Skid-style steering can also affect jobsite restoration requirements. "Some projects require that minimal surface damage is inflicted. A skid loader would be less attractive in such a situation," says Moore.
"With their articulated four-wheel steering, compact wheel loaders won't cause damage to turf when turning, reducing the need for repair work when working on turf and other sensitive surfaces," says Rohrbacker. "This also helps to maximize tire life."
Rough or steep terrain can favor a wheel loader, as well. "The compact wheel loader is capable of working in varied terrain and adverse conditions, thanks in part to an oscillating frame or axles," says Caldwell. "[They] also have a longer wheelbase that helps improve stability and ride quality."
Four-wheel drive and limited-slip differentials on some models further aid operation in tough conditions, as does the ability to adjust performance to conditions.
"Kubota's load-sensing hydrostatic transmission enables efficient load handling by automatically adjusting speed and torque as load conditions vary," Rohrbacker states. In addition, a travel speed limiter reduces maximum travel speed with the push of a button while maintaining full performance of auxiliary hydraulics. This allows for efficient operation in tight spaces.
Today's quick-coupler designs allow many compact wheel loaders to utilize a variety of skid-steer attachments. "Most attachments interchange easily between the two machines," says Moore, "putting tools the contractor already owns to good use."

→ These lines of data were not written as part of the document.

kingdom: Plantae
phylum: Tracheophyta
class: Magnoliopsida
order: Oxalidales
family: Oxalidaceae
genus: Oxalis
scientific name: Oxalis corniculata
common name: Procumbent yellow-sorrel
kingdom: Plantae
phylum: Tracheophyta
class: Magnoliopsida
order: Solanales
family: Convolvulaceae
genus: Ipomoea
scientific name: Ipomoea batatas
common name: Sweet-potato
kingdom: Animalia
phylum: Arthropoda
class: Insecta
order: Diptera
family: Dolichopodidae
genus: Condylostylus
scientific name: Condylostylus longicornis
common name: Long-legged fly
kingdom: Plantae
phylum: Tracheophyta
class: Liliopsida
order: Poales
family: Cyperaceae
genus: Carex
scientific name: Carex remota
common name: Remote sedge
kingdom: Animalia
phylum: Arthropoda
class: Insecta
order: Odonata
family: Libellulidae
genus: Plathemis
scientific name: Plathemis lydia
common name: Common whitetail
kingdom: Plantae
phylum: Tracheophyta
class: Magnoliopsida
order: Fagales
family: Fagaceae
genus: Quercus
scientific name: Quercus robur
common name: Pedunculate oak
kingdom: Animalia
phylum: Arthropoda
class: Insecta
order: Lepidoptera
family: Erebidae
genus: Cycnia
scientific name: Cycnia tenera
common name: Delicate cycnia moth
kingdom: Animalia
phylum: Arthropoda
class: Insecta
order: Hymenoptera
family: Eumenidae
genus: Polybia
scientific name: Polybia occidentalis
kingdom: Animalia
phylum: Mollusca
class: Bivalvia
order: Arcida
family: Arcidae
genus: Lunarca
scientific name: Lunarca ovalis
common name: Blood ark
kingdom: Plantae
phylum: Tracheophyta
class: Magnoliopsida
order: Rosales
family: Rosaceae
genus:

This has expanded the realm of applications available to these machines. "Wheel loader applications are endless, from general construction, landscape, snow removal, utility, etc.," says Baudhuin, "but they are especially beneficial where travel speed, higher lifting forces and turf preservation is needed."
"Compact wheel loaders have greater lifting capacities and lifting heights than skid steers, allowing them to do a variety of tasks the skid steer simply cannot perform," says Caldwell. "The compact wheel loader is also capable of higher travel speeds and is equipped with front and rear combo lights that allow them to be utilized on the road, unlike a skid steer."
Another benefit, says Caldwell, is a spacious operator station with improved visibility and easier entry and exit. "A compact wheel loader has a more comfortable operator station with better visibility that contributes to safety and increased productivity," he asserts. "A compact wheel loader also provides greater production capacity and a longer life."
"The compact wheel loader offers higher lifting forces and heights, higher travel speeds, a larger more comfortable cab, 360° visibility and no tearing of the turf," Baudhuin sums up. "Applications that require any of these items make the compact wheel loader the ideal choice for the contractor."
So while a large skid steer may be tempting from an initial cost standpoint, it's important to compare the applications and machine features and capabilities carefully. "When considering a choice between the two products, customers should consider all of these factors so they can make an informed decision," Caldwell emphasizes. "It may, after all, make more sense for them to give serious consideration to the compact wheel loader when they evaluate their needs. It may have a bigger impact to the bottom line over the life of the machine."